Job 1 - In the rows below, retype the lines from the line with "À l’ère de l’explosion" up to and including the line with "### 🎯 Objectifs stratégiques".
####################
Distance traveled: 106.4 km
Cumulative distance: 384.1 km
Top speed: 110 kph
Temperature range: 8 - 10 degrees
We happened to meet the owner of the hotel where we stayed in Brno on our way out in the morning. I complimented him on the hotel, particularly on the quality of the kitchen. Having record bad weather contributed to our decision to eat both our evening meals in the hotel but the fact that the food was so good made that decision so much easier.
We indicated to him that we were on the way to Telc and he gave us a great tip, which was to avoid the highway; he said it would be "very bad", a reference to the weather. Nonetheless, we did have to ride on the highway about a quarter of the total distance in order to get to a back road route and indeed, the highway was very bad. Pretty heavy traffic, pouring rain and a low evel of confidence navigating because I could not see the screen on my phone.
####################
Job 2 -
Answer these questions about the trip log above:
(a) What top speed does it record?
(b) In which city was the hotel where the riders stayed?
(c) What tip did the hotel owner give for the ride to Telc?
####################
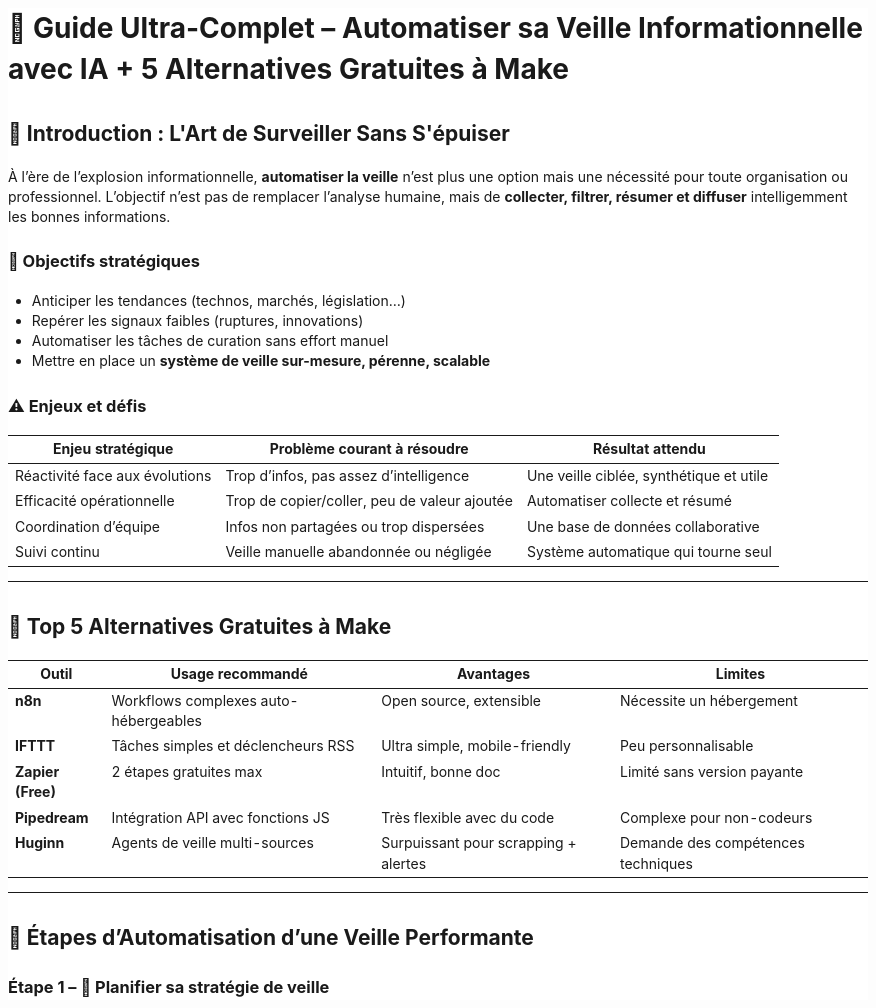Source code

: # 📡 Guide Ultra-Complet – Automatiser sa Veille Informationnelle avec IA + 5 Alternatives Gratuites à Make

## 🧭 Introduction : L'Art de Surveiller Sans S'épuiser

À l’ère de l’explosion informationnelle, **automatiser la veille** n’est plus une option mais une nécessité pour toute organisation ou professionnel. L’objectif n’est pas de remplacer l’analyse humaine, mais de **collecter, filtrer, résumer et diffuser** intelligemment les bonnes informations.

### 🎯 Objectifs stratégiques

* Anticiper les tendances (technos, marchés, législation…)
* Repérer les signaux faibles (ruptures, innovations)
* Automatiser les tâches de curation sans effort manuel
* Mettre en place un **système de veille sur-mesure, pérenne, scalable**

### ⚠️ Enjeux et défis

| Enjeu stratégique              | Problème courant à résoudre                  | Résultat attendu                        |
| ------------------------------ | -------------------------------------------- | --------------------------------------- |
| Réactivité face aux évolutions | Trop d’infos, pas assez d’intelligence       | Une veille ciblée, synthétique et utile |
| Efficacité opérationnelle      | Trop de copier/coller, peu de valeur ajoutée | Automatiser collecte et résumé          |
| Coordination d’équipe          | Infos non partagées ou trop dispersées       | Une base de données collaborative       |
| Suivi continu                  | Veille manuelle abandonnée ou négligée       | Système automatique qui tourne seul     |

---

## 🧰 Top 5 Alternatives Gratuites à Make

| Outil             | Usage recommandé                      | Avantages                            | Limites                            |
| ----------------- | ------------------------------------- | ------------------------------------ | ---------------------------------- |
| **n8n**           | Workflows complexes auto-hébergeables | Open source, extensible              | Nécessite un hébergement           |
| **IFTTT**         | Tâches simples et déclencheurs RSS    | Ultra simple, mobile-friendly        | Peu personnalisable                |
| **Zapier (Free)** | 2 étapes gratuites max                | Intuitif, bonne doc                  | Limité sans version payante        |
| **Pipedream**     | Intégration API avec fonctions JS     | Très flexible avec du code           | Complexe pour non-codeurs          |
| **Huginn**        | Agents de veille multi-sources        | Surpuissant pour scrapping + alertes | Demande des compétences techniques |

---

## 🔁 Étapes d’Automatisation d’une Veille Performante

### Étape 1 – 📌 Planifier sa stratégie de veille
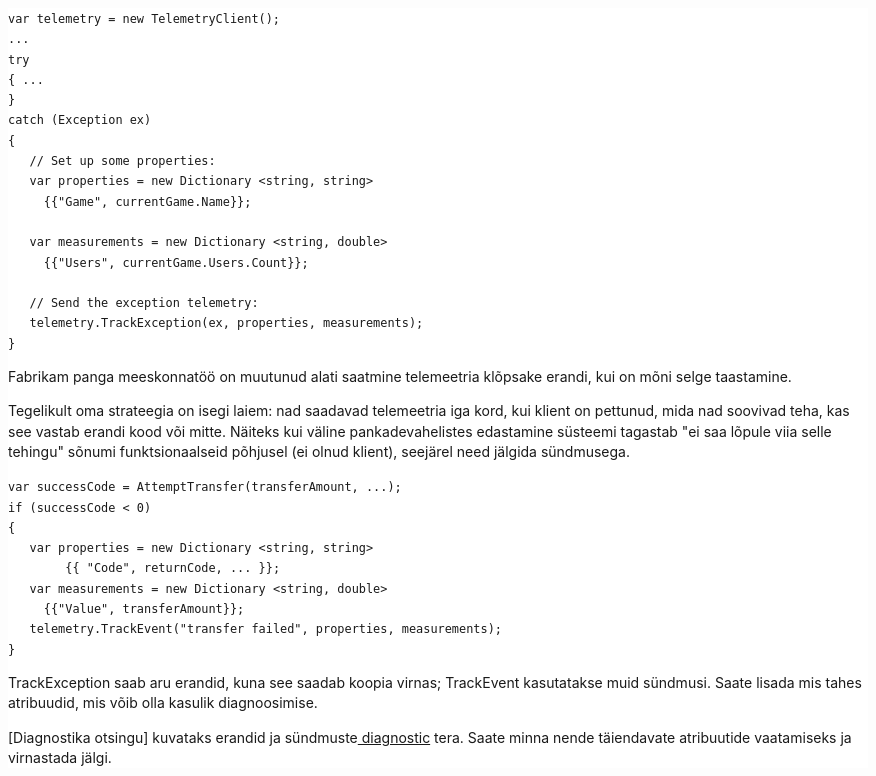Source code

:     var telemetry = new TelemetryClient();
    ...
    try
    { ...
    }
    catch (Exception ex)
    {
       // Set up some properties:
       var properties = new Dictionary <string, string>
         {{"Game", currentGame.Name}};

       var measurements = new Dictionary <string, double>
         {{"Users", currentGame.Users.Count}};

       // Send the exception telemetry:
       telemetry.TrackException(ex, properties, measurements);
    }


Fabrikam panga meeskonnatöö on muutunud alati saatmine telemeetria klõpsake erandi, kui on mõni selge taastamine.  

Tegelikult oma strateegia on isegi laiem: nad saadavad telemeetria iga kord, kui klient on pettunud, mida nad soovivad teha, kas see vastab erandi kood või mitte. Näiteks kui väline pankadevahelistes edastamine süsteemi tagastab "ei saa lõpule viia selle tehingu" sõnumi funktsionaalseid põhjusel (ei olnud klient), seejärel need jälgida sündmusega.

    var successCode = AttemptTransfer(transferAmount, ...);
    if (successCode < 0)
    {
       var properties = new Dictionary <string, string>
            {{ "Code", returnCode, ... }};
       var measurements = new Dictionary <string, double>
         {{"Value", transferAmount}};
       telemetry.TrackEvent("transfer failed", properties, measurements);
    }

TrackException saab aru erandid, kuna see saadab koopia virnas; TrackEvent kasutatakse muid sündmusi. Saate lisada mis tahes atribuudid, mis võib olla kasulik diagnoosimise.

[Diagnostika otsingu] kuvataks erandid ja sündmuste[ diagnostic] tera. Saate minna nende täiendavate atribuutide vaatamiseks ja virnastada jälgi.


[api]: app-insights-api-custom-events-metrics.md
[availability]: app-insights-monitor-web-app-availability.md
[diagnostic]: app-insights-diagnostic-search.md
[metrics]: app-insights-metrics-explorer.md
[perf]: app-insights-web-monitor-performance.md
[usage]: app-insights-web-track-usage.md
####################
Response 1 -
À l’ère de l’explosion informationnelle, **automatiser la veille** n’est plus une option mais une nécessité pour toute organisation ou professionnel. L’objectif n’est pas de remplacer l’analyse humaine, mais de **collecter, filtrer, résumer et diffuser** intelligemment les bonnes informations.

### 🎯 Objectifs stratégiques

Response 2 -
(a) 110 kph
(b) Brno
(c) Avoid the highway.